Specimen(s) present in collection (2)
Distribution map for specimen(s) present in collection
Wings are vaguely marked with the second radial cell pale. It is easily distinguished by the form of the male genitalia, in particular the deeply cleft (but not completely divided) ninth sternite. The females of C. obsoletus and C. scoticus are very difficult to distinguish reliably. Both sexes are very similar to C. montanus.
female diagnose :
wing with pale spots relatively marked. pale spots distally present in r5, m1, m2 and m4 cells.
presence of two functional spermathecae with subequal size and 1 rudimentary spermatheca. presence of sclerotized ring.
male diagnose :
hypopygium without postlateral processes. Aedeagus characterized by shape of horseshoe. Ninth sternite with inferior margin partially divided, inferior margin shaped as a drop.
Ecology
C. obsoletus and C. scoticus are found in association with various breeds of livestock. Both species are widely distributed in Western Europe and usually abundant. C. obsoletus midges have been found emerging from manure left outside the farm buildings, but also from indoor samples. Zimmer et al (2010) found that dried dung adhering to walls inside animal enclosures and used animal litter was a breeding site for the C. obsoletus/scoticus complex. They also observed that C. obsoletus/scoticus complex midges were more prevalent in soil samples with a high carbon:nitrogen (C:N) index; this index indicates the amount of organic matter in soil.
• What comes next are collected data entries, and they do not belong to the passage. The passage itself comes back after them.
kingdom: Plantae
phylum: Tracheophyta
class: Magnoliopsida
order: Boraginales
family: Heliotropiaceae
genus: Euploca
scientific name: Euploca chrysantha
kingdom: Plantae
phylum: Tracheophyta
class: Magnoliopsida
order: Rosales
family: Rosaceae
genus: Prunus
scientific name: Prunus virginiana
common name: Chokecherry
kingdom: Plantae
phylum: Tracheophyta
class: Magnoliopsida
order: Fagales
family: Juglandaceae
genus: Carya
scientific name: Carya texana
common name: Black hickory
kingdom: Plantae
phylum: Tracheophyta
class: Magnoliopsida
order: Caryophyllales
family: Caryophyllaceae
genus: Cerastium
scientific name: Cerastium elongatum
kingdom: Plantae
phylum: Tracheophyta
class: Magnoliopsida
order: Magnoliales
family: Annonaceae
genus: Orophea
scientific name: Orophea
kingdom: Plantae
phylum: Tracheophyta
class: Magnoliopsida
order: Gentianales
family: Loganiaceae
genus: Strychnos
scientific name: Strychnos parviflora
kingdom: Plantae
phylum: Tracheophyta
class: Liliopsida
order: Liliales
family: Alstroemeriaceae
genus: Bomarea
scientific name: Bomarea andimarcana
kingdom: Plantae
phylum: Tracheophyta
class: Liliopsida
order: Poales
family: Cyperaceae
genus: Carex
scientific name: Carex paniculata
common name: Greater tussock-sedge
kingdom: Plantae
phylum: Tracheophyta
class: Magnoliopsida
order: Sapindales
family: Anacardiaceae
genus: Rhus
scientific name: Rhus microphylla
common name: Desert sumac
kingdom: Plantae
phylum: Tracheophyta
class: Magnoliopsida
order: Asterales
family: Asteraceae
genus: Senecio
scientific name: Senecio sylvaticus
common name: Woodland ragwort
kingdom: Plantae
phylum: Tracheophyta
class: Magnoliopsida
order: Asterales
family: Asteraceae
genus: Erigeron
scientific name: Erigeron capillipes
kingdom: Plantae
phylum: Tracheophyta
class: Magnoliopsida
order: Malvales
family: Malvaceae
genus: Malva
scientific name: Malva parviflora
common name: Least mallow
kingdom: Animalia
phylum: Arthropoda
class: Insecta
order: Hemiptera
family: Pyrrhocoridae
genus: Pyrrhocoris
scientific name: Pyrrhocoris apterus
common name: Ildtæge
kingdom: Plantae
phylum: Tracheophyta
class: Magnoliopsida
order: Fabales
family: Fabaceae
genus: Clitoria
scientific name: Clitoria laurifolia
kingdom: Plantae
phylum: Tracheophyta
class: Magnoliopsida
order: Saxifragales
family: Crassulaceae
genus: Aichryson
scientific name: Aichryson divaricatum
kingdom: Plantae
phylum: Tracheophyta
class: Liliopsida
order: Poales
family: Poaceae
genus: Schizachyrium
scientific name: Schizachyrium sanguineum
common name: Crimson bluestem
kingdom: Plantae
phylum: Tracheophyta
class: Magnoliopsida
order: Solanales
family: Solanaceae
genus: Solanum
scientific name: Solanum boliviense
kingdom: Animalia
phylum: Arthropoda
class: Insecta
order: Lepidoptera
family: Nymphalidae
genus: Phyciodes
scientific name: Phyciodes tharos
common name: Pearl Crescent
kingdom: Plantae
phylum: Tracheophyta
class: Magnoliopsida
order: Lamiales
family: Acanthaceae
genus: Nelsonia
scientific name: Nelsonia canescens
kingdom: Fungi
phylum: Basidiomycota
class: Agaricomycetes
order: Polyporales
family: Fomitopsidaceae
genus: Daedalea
Viennet et al (2012) did not identified preferential landing sites for C. obsoletus (horse used as baits) whereas Townley et al. (1984) found most of C. obsoletus landing and feeding on upper parts of horse, Overgaard Nielsen (1971) on belly of heifers and Viennet et al. (2011) on lower parts of sheep. Culicoides obsoletus is able to enter into buildings. The outdoor/indoor ratio of C. obsoletus abundance was higher in summer than in spring and autumn, and was dependent on the building opening. Culicoides obsoletus was active before sunset in spring and autumn and after sunset in summer.
Implications as vector species
Culicoides obsoletus is suspected to play a significant role in the spread of BTV. Together with C. scoticus, they are abundant in BTV-infected areas and virus has been isolated from specimens belonging to these two species. Furthermore, in laboratory studies, the Obsoletus group has proven orally susceptible for BTV 8 and 9 (Carpenter et al. 2008).